Ranked: These are the 10 areas in London with the highest growth in rents over the past decade

Rebecca Smith
Hackney had the highest growth in rents
Hackney had the highest growth in rents (Source: Getty)

Asking rents in Hackney have soared compared to 10 years ago, according to new analysis of thousands of two-bed rental properties by Rightmove.

The property internet portal has compiled the top 10 highest growth areas over the past decade, looking at over 200,000 properties, and they were all in London.

The cost of renting in Hackney has risen 63 per cent to £1,755 per month, making it the area with the steepest increase in asking rents across Britain.

The 10 highest asking rent growth areas in the capital 2008-2018:

Area Average asking rent per month (Two bed) Q1 2008 Average asking rent per month (Two bed) Q1 2018 10 year change
1. Hackney £1,080 £1,755 63 per cent
2. Hammersmith £1,824 £2,894 59 per cent
3. Rainham £724 £1,146 58 per cent
4. Southall £864 £1,353 57 per cent
5. Hillingdon £866 £1,344 55 per cent
6. Hayes £868 £1,346 55 per cent
7. Dagenham £774 £1,189 54 per cent
8. Walthamstow £914 £1,393 52 per cent
9. Harold Wood £756 £1,152 52 per cent
10. Eltham £800 £1,217 52 per cent
London average £1,322 £1,648 25 per cent

Read more: TfL ramps up Elizabeth Line property development deals to bring in £500m

Elsewhere in the top 10, Rightmove found a mixture of relatively more affordable areas such as Dagenham and Eltham alongside spots such as Harold Wood and Southall where Crossrail has pushed up rents.

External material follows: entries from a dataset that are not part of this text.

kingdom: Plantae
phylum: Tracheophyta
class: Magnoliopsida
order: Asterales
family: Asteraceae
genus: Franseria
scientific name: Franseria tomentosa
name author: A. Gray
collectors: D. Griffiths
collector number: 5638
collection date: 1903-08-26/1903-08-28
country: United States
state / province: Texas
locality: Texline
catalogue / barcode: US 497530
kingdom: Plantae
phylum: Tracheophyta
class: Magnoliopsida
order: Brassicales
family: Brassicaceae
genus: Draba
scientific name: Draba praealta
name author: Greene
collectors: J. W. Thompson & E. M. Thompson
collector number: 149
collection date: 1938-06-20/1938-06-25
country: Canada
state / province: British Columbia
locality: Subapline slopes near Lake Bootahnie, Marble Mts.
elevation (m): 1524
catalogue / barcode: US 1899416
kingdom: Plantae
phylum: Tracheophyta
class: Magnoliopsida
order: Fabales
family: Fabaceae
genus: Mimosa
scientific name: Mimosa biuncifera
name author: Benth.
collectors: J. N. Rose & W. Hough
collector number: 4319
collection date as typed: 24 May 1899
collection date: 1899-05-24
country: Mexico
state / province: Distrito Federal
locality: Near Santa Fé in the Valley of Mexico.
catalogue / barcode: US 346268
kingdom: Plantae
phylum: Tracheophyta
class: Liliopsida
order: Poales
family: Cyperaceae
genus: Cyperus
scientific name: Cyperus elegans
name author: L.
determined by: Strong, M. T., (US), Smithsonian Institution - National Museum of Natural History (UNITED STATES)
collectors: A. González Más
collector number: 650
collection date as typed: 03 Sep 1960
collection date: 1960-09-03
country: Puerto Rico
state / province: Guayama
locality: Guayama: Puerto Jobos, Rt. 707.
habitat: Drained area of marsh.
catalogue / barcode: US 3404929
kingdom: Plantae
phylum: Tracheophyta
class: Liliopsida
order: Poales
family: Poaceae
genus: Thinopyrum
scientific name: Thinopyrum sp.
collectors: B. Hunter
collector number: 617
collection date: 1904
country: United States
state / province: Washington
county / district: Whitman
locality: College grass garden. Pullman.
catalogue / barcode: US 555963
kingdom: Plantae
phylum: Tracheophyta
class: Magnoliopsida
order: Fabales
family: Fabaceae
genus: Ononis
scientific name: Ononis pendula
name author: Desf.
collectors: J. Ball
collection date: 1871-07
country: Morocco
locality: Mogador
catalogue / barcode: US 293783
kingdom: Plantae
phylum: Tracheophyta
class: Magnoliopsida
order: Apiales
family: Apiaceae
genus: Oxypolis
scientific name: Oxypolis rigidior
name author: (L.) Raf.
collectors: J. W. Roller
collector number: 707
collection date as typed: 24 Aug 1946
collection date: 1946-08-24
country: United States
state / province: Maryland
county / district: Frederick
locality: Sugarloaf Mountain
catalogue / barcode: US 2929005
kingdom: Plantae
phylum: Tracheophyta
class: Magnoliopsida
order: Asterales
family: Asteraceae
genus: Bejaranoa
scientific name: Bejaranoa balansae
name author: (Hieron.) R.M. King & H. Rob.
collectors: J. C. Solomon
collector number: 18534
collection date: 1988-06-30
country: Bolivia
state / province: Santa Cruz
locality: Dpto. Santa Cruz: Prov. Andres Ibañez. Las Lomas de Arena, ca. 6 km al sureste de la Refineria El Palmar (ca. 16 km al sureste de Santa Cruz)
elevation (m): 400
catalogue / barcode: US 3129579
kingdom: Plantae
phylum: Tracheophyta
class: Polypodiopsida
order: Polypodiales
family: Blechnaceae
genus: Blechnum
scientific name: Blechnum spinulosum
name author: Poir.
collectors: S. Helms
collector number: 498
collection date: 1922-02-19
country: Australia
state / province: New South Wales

The Elizabeth Line as it will be known when the central tunnels under London open, launches in December.

The London 10-year average was a rise of 25 per cent to £1,648 per month.

Rightmove’s housing market analyst Miles Shipside said:

Hackney has seen pretty heady increases in both asking rents and house prices in the area over the past 10 years, as it has been transformed from a cheaper location into a more popular and higher-priced address.

Its rise has been enhanced by the 2012 Olympics effect and improvements to transport links, with rents peaking in the second quarter of 2016 and plateauing in recent years. The growth in these areas compares with places like Barnes, Chelsea and Canary Wharf which seem to have topped out long ago as rents are pretty much the same as they were 10 years ago.

So far this year, asking rents for all property types have risen by 0.9 per cent outside the capital compared to the same time last year, while they've edged down 0.1 per cent in London.

Outside of the capital, the highest growth in rents were recorded in Dartford, and alongside commuter-belt areas in Kent and Hertfordshire, there were also rises in Dundee and Edinburgh - up 40 per cent and 39 per cent respectively.